Item 43897289

perone • 4 days ago

Hi, it is quite different, there is no LLM involved, we can certainly use it for a RAG for example, but what is currently implemented is basically a way to generate embeddings (vector representation) which are then used for search later, it is all offline and local (no data is ever sent to cloud from your files).

jlhawn • 4 days ago

I understand that LLMs aren't involved in generating the embeddings and adding the xattrs. I was just wondering what the value add of this is if there's no other background process (like mds on macOS) which is using it to build a search index.
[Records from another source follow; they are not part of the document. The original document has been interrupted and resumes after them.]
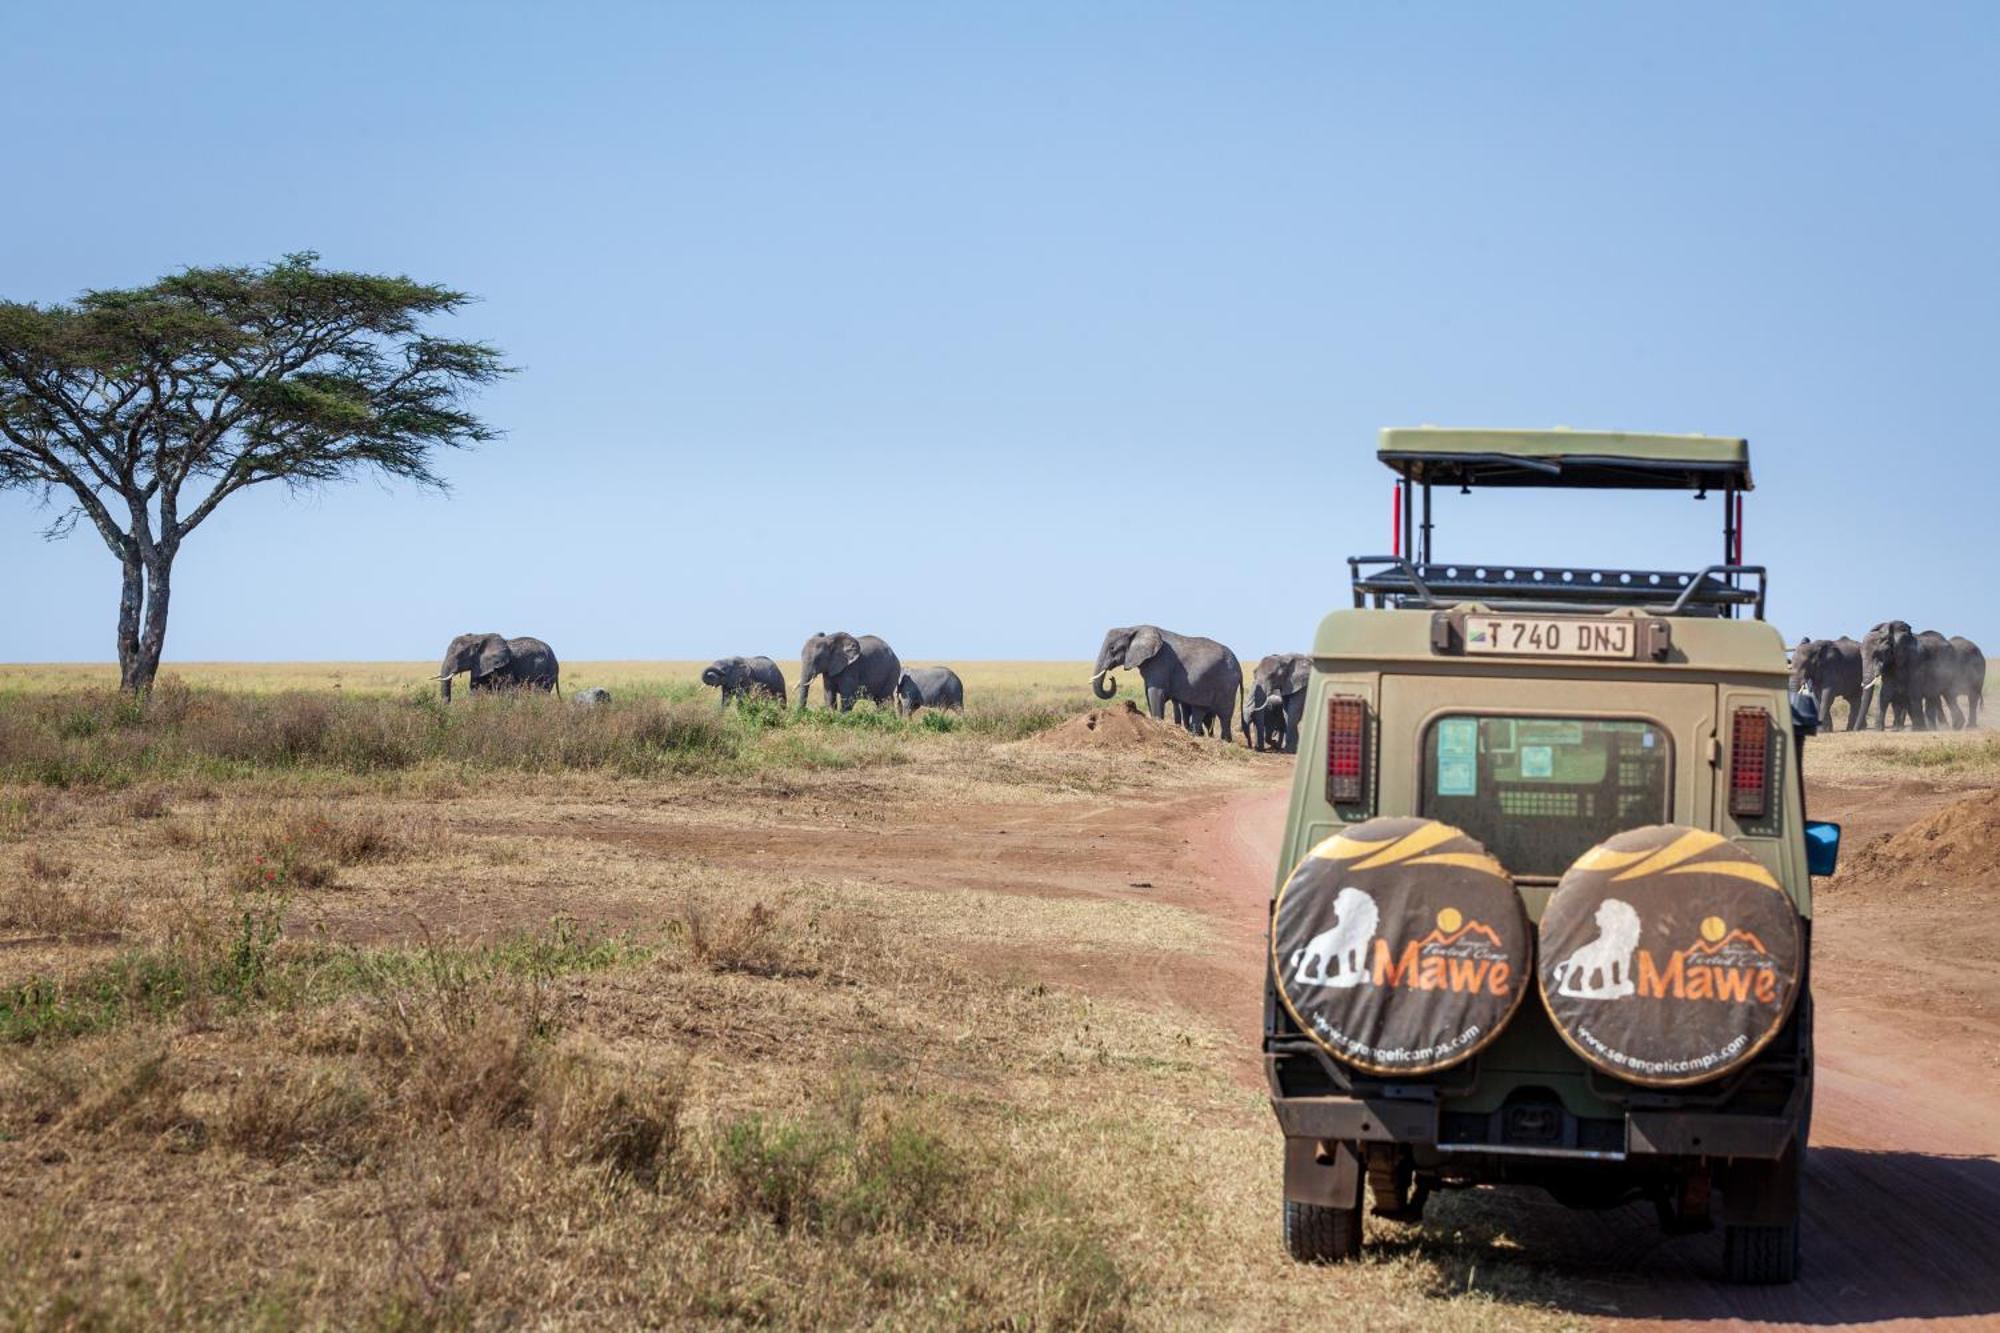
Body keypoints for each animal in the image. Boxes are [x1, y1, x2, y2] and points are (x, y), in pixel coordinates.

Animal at [1096, 620, 1232, 736]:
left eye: (1112, 648)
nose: (1111, 678)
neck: (1134, 628)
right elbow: (1148, 693)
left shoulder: (1160, 661)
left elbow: (1155, 692)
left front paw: (1158, 724)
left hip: (1227, 683)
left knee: (1225, 717)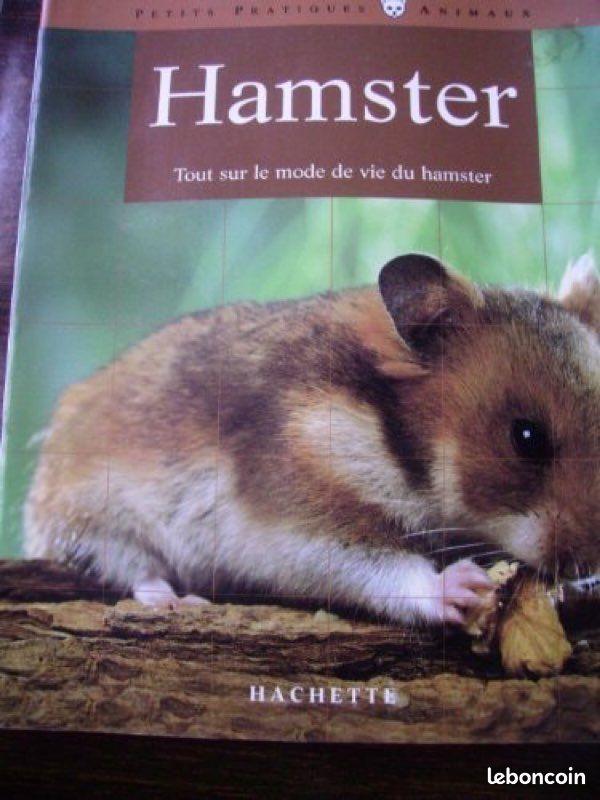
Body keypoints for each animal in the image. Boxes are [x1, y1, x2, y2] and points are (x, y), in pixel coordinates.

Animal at [24, 253, 600, 625]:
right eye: (526, 438)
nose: (593, 567)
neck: (391, 437)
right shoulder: (291, 522)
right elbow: (378, 566)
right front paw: (463, 587)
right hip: (89, 515)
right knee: (129, 568)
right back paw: (175, 601)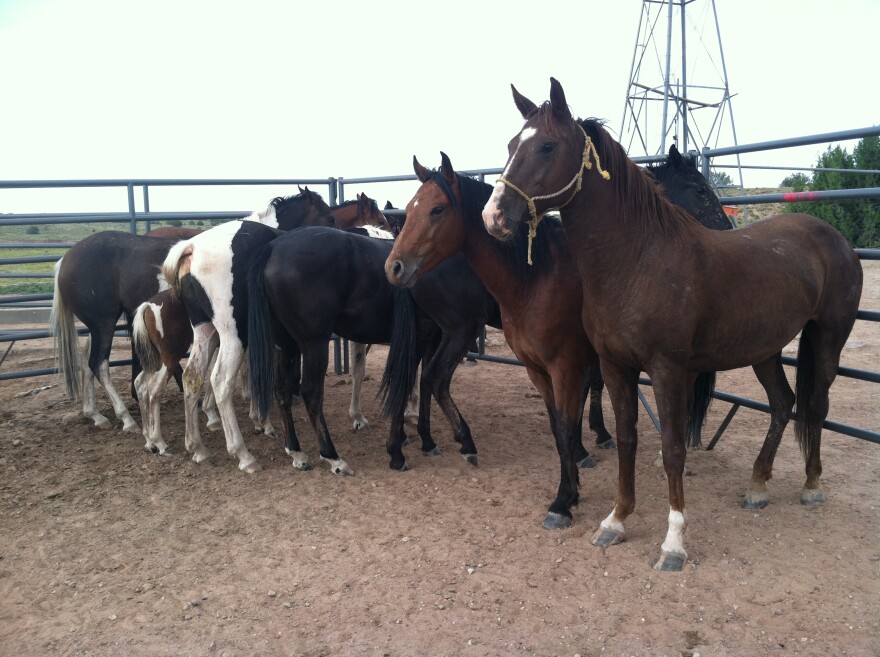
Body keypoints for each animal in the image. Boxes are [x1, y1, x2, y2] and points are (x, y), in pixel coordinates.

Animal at [161, 188, 337, 473]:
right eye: (330, 217)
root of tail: (192, 249)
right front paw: (264, 422)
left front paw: (262, 421)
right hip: (232, 336)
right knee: (220, 381)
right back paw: (243, 455)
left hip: (205, 331)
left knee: (192, 377)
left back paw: (198, 448)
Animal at [385, 150, 731, 530]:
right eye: (700, 189)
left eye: (436, 209)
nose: (395, 267)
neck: (537, 276)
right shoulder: (562, 362)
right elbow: (569, 419)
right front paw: (573, 481)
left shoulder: (574, 360)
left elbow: (573, 413)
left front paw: (582, 461)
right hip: (458, 329)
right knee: (434, 378)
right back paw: (457, 441)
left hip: (434, 331)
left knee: (417, 378)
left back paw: (420, 441)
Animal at [482, 78, 863, 570]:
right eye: (513, 145)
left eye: (547, 146)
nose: (494, 216)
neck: (638, 261)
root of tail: (834, 238)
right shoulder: (615, 367)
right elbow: (627, 439)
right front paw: (616, 521)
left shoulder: (668, 370)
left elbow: (673, 449)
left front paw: (673, 543)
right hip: (765, 349)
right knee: (783, 404)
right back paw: (757, 486)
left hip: (829, 339)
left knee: (815, 405)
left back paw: (812, 485)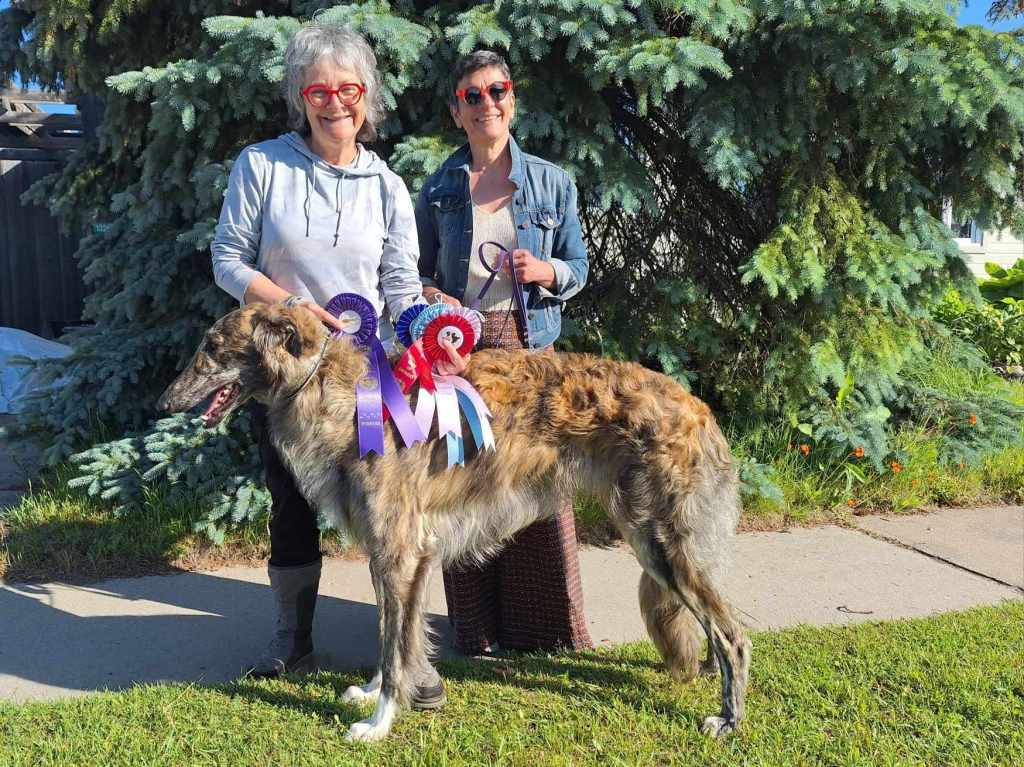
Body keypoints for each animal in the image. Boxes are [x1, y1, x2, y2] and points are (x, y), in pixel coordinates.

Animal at [157, 302, 751, 742]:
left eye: (211, 347)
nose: (163, 403)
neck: (345, 396)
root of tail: (696, 406)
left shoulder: (399, 548)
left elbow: (394, 643)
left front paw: (377, 724)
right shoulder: (396, 551)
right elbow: (392, 634)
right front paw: (373, 694)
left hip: (662, 540)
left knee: (733, 635)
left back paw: (728, 720)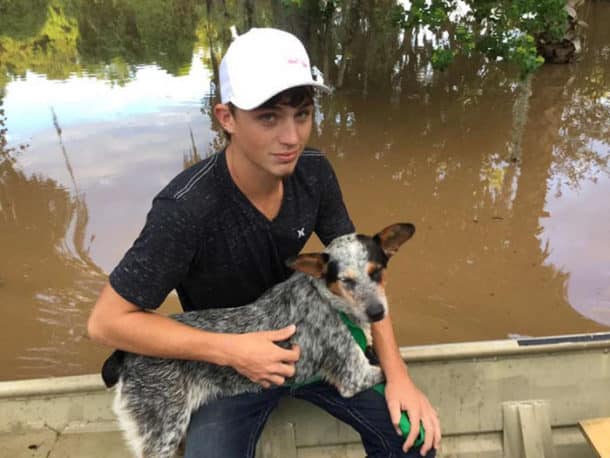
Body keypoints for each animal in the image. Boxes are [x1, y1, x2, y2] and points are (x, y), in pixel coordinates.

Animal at [102, 223, 414, 458]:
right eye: (346, 281)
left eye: (377, 272)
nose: (377, 313)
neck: (327, 299)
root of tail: (123, 355)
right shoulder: (354, 378)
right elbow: (391, 372)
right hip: (163, 432)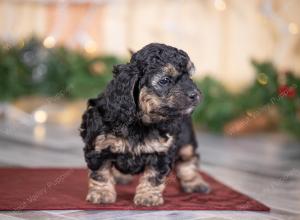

I guess what I'm asking is: how does VectorVFS enable search besides iterating through all files and iteratively comparing file embeddings with the embedding of a search query? The project description says "efficient and semantically searchable" and "eliminating the need for external index files or services" but I can't think of any more efficient way to do a search without literally walking the entire filesystem tree to look for the file with the most similar vector.

Edit: reading the docs [1] confirmed this. The `vfs search TERM DIRECTORY` command:

> will automatically iterate over all files in the folder, look for supported files and then embed the file or load existing embeddings directly from the filesystem."

[1]: https://vectorvfs.readthedocs.io/en/latest/usage.html#vfs-se...

1 reply

freeamz • 3 days ago

Yeah this kind of setup is indefinitely scaleable, but not searchable without out a meta db/index keeping track of all the nodes.

pilooch • 4 days ago

Using it for a RAG is smart indeed, especially with a multimodal encoder (vision-rag), as the implementation would be straightforward from what you already have.